Samsara would dazzle you--if you have not seen Godfrey Reggio's Koyaanisqatsi made some 35 years ago--with Fricke as the cinematographer and Reggio, a monk-turned-filmmaker, the director. Reggio was an intellectual--Fricke is a mere craftsman. Fricke's images are eye candy without anything new to offer. Fricke's choice of music lacks the class of the Reggio-Philip Glass collaboration. Give me Koyaanisqatsi any day.
This disingenuous insemination of Dharma shows oriental cultures not as they are but instead patronizes their beliefs as a commodity to awe the effortlessly amused Euro-female audience who love to post pictures of their trips to Thailand on social media. 2/5 would pretend to be deep again.
This sort of movies are timeless, filled with gorgeous imagery that makes you feel like you've travelled the world after you're done with them. This one, despite having a good flow, falls a bit flat in terms of essence and critique and lacks the transcendental spirituality of Baraka. Still worthwhile, though, mostly for the new things the passing of time has brought.

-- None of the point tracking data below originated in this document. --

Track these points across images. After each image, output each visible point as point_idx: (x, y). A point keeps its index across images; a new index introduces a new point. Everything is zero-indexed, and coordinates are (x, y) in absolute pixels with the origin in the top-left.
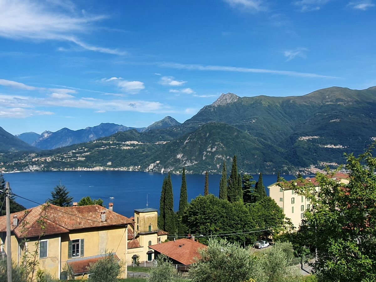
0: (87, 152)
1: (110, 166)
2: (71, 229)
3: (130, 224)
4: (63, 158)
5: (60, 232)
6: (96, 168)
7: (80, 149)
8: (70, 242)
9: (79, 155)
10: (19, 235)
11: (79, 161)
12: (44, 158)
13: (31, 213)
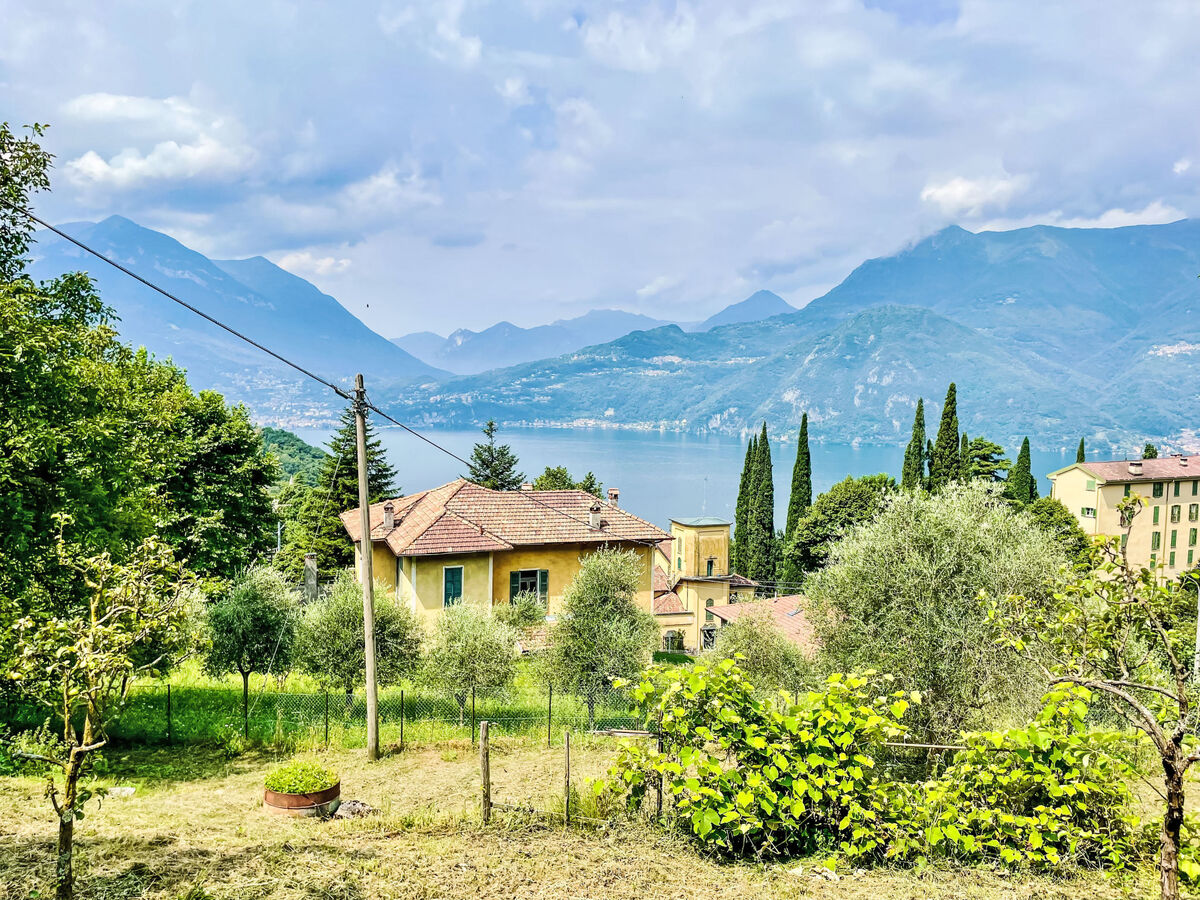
0: (556, 382)
1: (610, 419)
2: (517, 542)
3: (662, 540)
4: (500, 396)
5: (491, 548)
6: (578, 423)
7: (541, 376)
8: (514, 576)
9: (537, 390)
10: (397, 550)
11: (538, 405)
12: (455, 396)
13: (424, 501)
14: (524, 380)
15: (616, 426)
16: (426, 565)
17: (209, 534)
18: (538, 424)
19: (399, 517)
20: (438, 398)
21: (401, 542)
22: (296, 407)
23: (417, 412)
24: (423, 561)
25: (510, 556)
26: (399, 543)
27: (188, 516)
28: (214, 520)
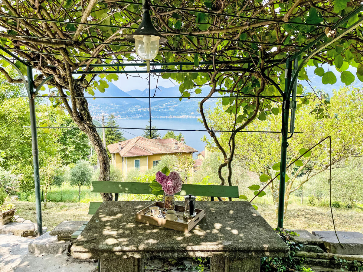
0: (176, 104)
1: (193, 115)
2: (155, 153)
3: (195, 152)
4: (159, 109)
5: (147, 155)
6: (183, 117)
7: (171, 102)
8: (154, 162)
9: (170, 107)
10: (122, 155)
11: (170, 111)
12: (146, 109)
13: (130, 142)
14: (166, 104)
15: (194, 117)
16: (130, 159)
17: (71, 152)
18: (171, 117)
19: (123, 146)
20: (141, 109)
21: (123, 153)
22: (98, 113)
23: (134, 114)
24: (129, 158)
25: (153, 157)
26: (122, 154)
27: (65, 147)
28: (72, 148)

Highlights the beauty and inelegance of nature vs civilization. Captures the magnificence of our world & the aspects of it that we often forget exists. It spotlights how despite our temporary existence, we have the ability to make it beautiful & worth while. This theme is represented by the mandala in the film. Monks spend months creating it & once they are done, they immediately clean it up. Absolutely captivating.